Siz bu kente pozitif enerji vermekten söz ediyorsunuz.. Bir kere bunun adı bile çok güzel. “Kongreler şehri, üniversiteler şehri, fuarlar şehri” söylemleri, dilek ve temenni boyutunda dile getirilmiş olsa da çok önemli bir şey. İzmir’in 5 üniversitesini toplasınız, bunların kütüphanesindeki kitapların toplamı, bir Amerikan üniversitesindeki kitap sayısının yarısı etmiyor. Kongre kenti dediğimiz bir yerde tek celsede, kapalı mekanda 5 bin kişi toplantı yapıp, 5 bin kişi aynı anda yemek yiyemiyorsunuz.
Çok doğru bakıyorsunuz. Ama ben de şunu söyleyebilirim size... 5 bin ölçekli 34 tane kongre merkezinden bahsetmek mümkün. Yahut 35 tane ya da 1 tane 5 bin ölçekli kongre merkezi yapıp da ağzını havaya açmak da mümkün.

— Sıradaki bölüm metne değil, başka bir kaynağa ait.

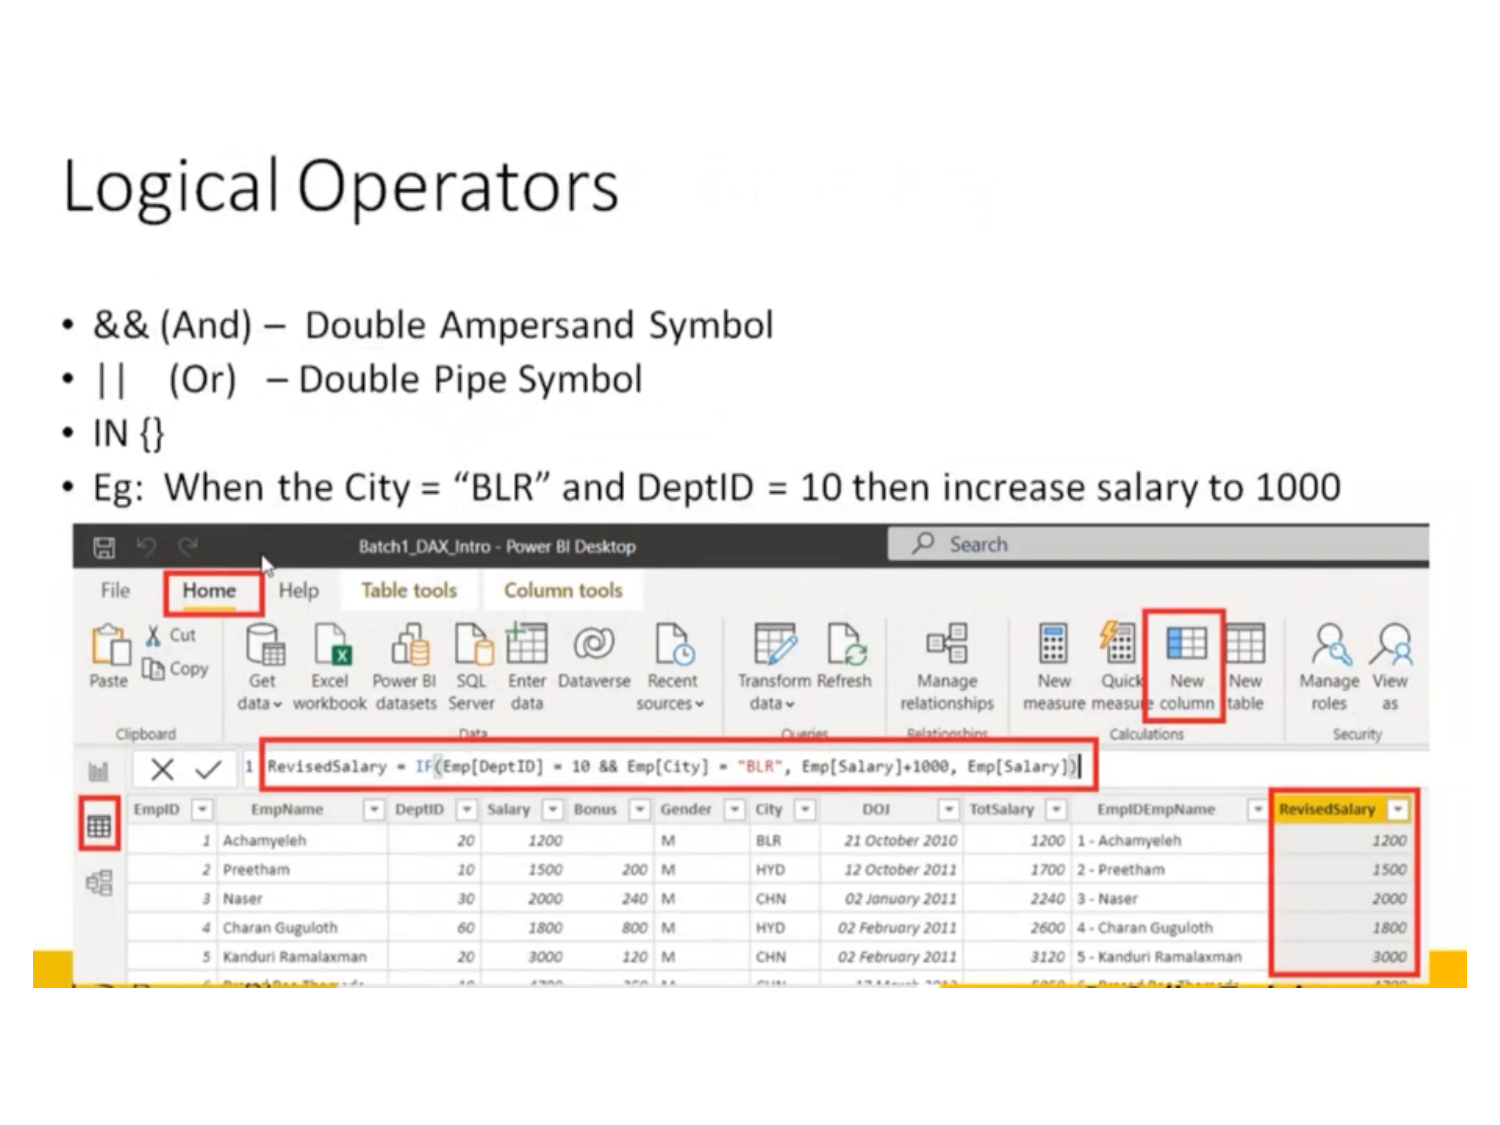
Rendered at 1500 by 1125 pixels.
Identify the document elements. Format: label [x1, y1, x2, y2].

picture [33, 137, 1467, 988]
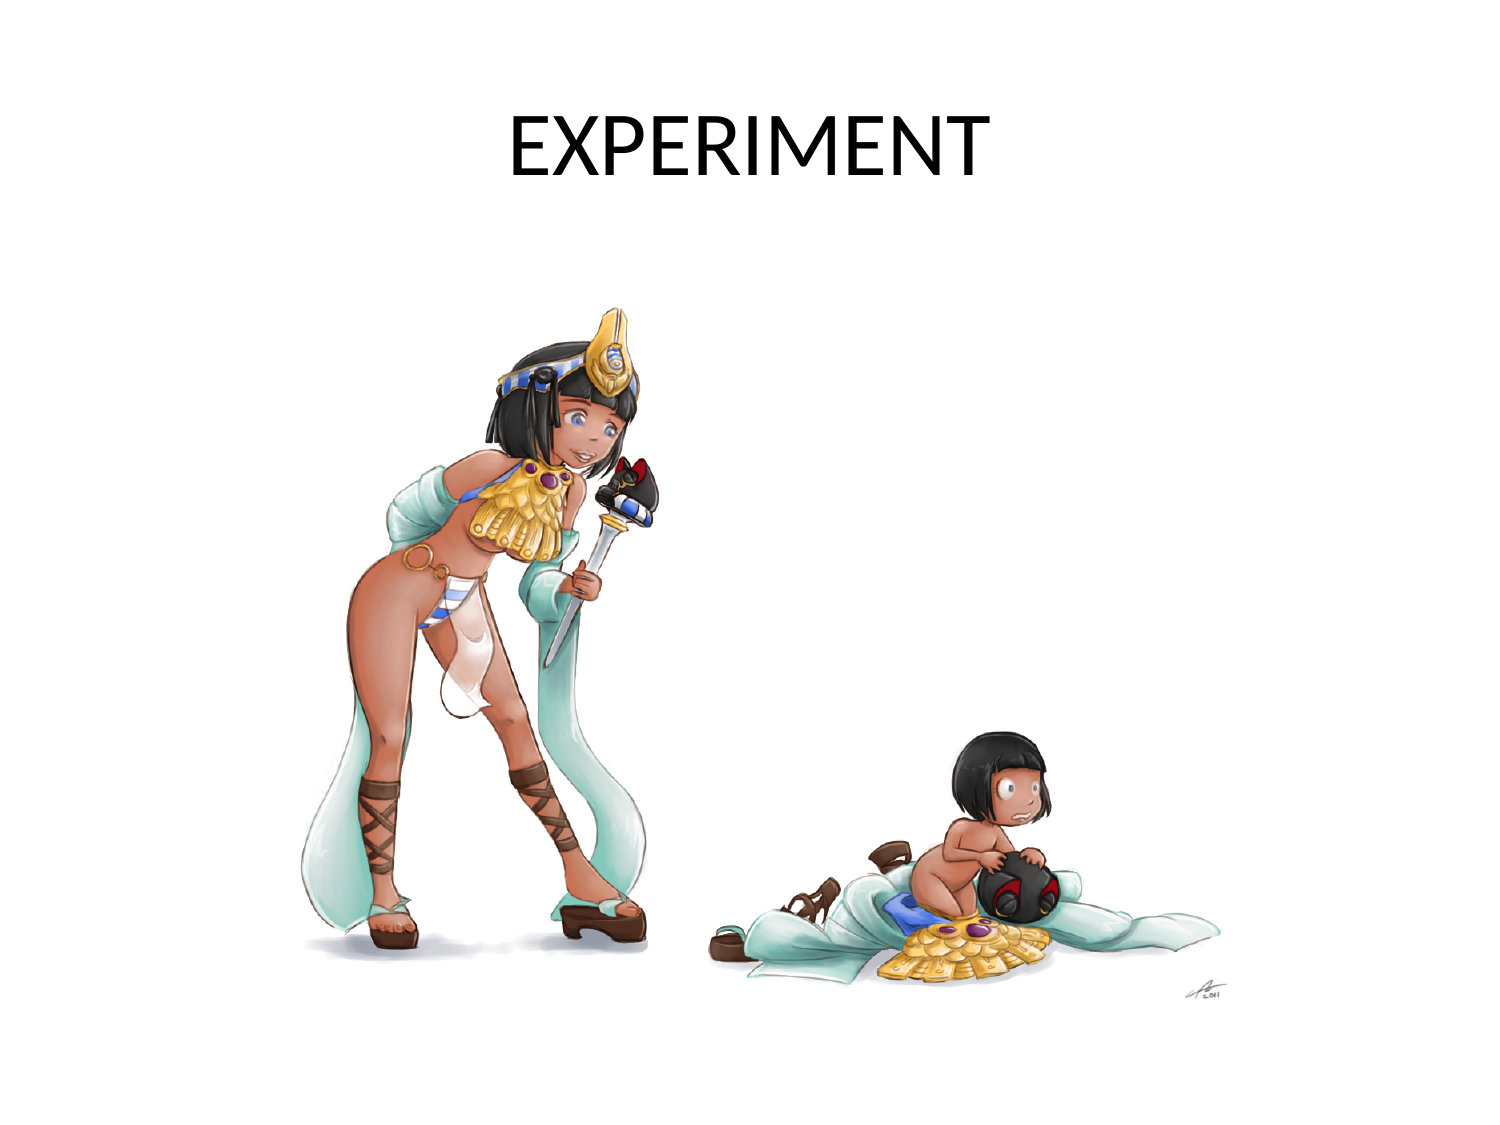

Bunlar, belirli büyüklüklerde yapılar... Akşamdan sabaha kongre kenti olamazsınız. Akşamdan sabaha fuar kenti olamazsınız, ki fuarda daha avantajlıyız. Şimdi bizim belirlediğimiz 330 dönüm alanda biz 3 tane şey öneriyoruz. Bunlardan bir tanesi ilk ağızda 80 bin metrekare kapalı alanlı fuarı, 150 bin metrekareye kadar büyüyebilecek ileride ihtiyaç olursa. Yine 45 bin aralığında bir kongre merkezi, ve 300-350 yataklı bir otel planlıyoruz. Ayrıca başka bir yerde yine 5 bin kişilik bir kongre merkezi planlıyoruz. Bunların hepsini yapacaksınız. Yapmak zorundasınız. Seferihisar’daki termal kuyular 20 senedir bekliyordu. Açtık hepsini. Şimdi rezerv çalışmaları yapılıyor. Bir kuyu açtık ve bu kuyudan 147 derece sıcaklıkta su elde ettik. Şu anda organik tarımından, topraksız seracılığına, tarımın korunmasından, toprağın korunmasına, havzanın korunmasına, termal kaynakların kentin yararına kullanılmasına . Yeni barajların yapılmasına, kongre alanlarının, fuar alanlarının yapılamısına kadar çalışma yürütüyoruz. Bunların hepsini toparladık. Kentte yeşil alanın yapılmasına, kent dönüşümünün gerçekleşmesine varıncaya kadar bütün bu projeleri harekete geçirdik. Ve biz kaynaklarımızı, bu stratejik planlarla dengeli bir şekilde götürüp, bu kenti ayağa kaldırmaya çalışıyoruz. Hepsine ihtiyacımız var. Hepsi birbirini tamamlıyor. Sadece kongrecilikle, sadece fuarcılıkla bir yere gelmek mümkün değil. Sadece Körfez’in ortasına kule yapmakla bir yere gelmwk mümkün değil.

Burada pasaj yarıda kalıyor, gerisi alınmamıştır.